SBW, we have two couches at our house, one of which is actually comfortable. Our casa is your casa.

Peebs said...

Did you take a look at the woodies wierd head with the upside down brain. The best way to transport birds is to have them shipped but it is pretty costly. I shipped some cornfed mallards from Missippi to Calif and it almost cost as much as my plane ticket.

Holly Heyser said...

Yeah, whether you Fedex it or take it on the plane, it costs a fortune - definitely NOT worth it for just a couple birds (I think I paid $110 to bring home a couple sharpies and a dove or two from North Dakota last year.)

Definitely a crazy looking bird. I don't get the upside-down brain, but hey, if it works for them, why not?

Holly Heyser said...

And can I just say that while I'm sad I can't eat the woodcock we got, I CAN'T WAIT to photograph some of the feathers I brought home? Can't wait!

Al Cambronne said...

Good shooting!

I'm not very skilled with a shotgun, and grouse hunting for me is usually just a nice hike. Once in a while I scare a few, and with luck I connect once or twice a year. You did great, and Chris must have taken you on some good trails.

My only grouse-hunting goal is to come out ahead of our living room windows. We usually have one or two per year that try to fly through them. Those birds always seem extra tender. Truly a gift.

Saw one in our yard this afternoon under our crabapple tree, but it just wouldn't feel right to shoot it there. On the other hand, the refrigerator is looking a little bare right now...

Peebs said...

Mississippi my mother would shoot me if she were still here I could spell that almost before I could talk. Also cornfed are not as good as ricefed 17 days and counting.

Holly Heyser said...

Al: Chris is the master of public-land hunting in Minnesota!

And funny, none of my front-yard doves come through my front window...

Peebs: I KNOW!!!

joe said...

Holly: I totally know that smell. I can also smell them, and sometimes pheasants as well. I spent a lot of time hunting ruffs in Ohio, while at Ohio State. Here in California, I can really smell where pigs have been. They smell like the earth.

Holly Heyser said...

Yay, I'm not crazy! Or at least not alone. The ruffies smell like a cross between a dove and a turkey. I could breathe it in all day.

Anonymous said...

I miss the grouse woods of MN, where I grew up learning how to wing shoot. You captured the experience beautifully, thanks for a great read and the chance to travel back into the north woods.


Holly Heyser said...

Thanks, Pete! I enjoyed it much more than I expected. Typically I'd take duck hunting over upland birds any day, but this was pretty special :-).

Steve Bodio said...

Much as I love the west I'm in a state of total envy.
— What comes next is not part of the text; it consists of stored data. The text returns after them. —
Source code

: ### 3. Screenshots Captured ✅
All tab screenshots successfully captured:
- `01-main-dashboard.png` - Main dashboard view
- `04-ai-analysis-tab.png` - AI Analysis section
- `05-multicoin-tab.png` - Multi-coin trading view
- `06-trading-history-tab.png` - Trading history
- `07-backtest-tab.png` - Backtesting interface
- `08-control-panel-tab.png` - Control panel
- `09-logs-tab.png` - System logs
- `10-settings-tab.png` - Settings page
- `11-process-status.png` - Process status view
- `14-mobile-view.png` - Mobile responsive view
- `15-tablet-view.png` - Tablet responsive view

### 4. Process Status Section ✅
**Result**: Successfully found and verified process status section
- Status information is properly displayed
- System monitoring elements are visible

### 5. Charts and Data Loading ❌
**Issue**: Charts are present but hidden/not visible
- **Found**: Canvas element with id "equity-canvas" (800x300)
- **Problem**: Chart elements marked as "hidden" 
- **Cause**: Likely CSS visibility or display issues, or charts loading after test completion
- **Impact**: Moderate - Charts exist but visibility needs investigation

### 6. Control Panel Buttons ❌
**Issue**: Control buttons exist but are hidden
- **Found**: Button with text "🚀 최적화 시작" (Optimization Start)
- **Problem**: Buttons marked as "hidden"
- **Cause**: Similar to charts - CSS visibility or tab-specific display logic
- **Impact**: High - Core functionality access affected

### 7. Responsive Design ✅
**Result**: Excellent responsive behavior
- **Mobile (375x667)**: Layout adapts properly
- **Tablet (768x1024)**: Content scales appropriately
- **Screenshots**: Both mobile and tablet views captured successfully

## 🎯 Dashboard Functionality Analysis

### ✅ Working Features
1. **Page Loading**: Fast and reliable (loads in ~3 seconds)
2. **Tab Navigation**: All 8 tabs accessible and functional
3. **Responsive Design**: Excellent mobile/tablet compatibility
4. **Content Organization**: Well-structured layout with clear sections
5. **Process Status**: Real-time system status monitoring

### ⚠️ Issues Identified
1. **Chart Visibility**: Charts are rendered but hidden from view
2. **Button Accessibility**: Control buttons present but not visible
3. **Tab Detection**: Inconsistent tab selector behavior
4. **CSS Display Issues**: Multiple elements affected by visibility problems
I spent my first twenty or so hunting years chasing grouse and woodcock (well, and hawking bunnies)-- probably why I still prefer double guns.


Holly Heyser said...

Thanks! I can see how a nice lightweight double would be a pleasure to carry on such an adventure - my gun weighs a ton. I try to think of it as more calories burned...

Unknown said...

I like your article because you present such an amazing facts and Ruffed Grouse bird pic.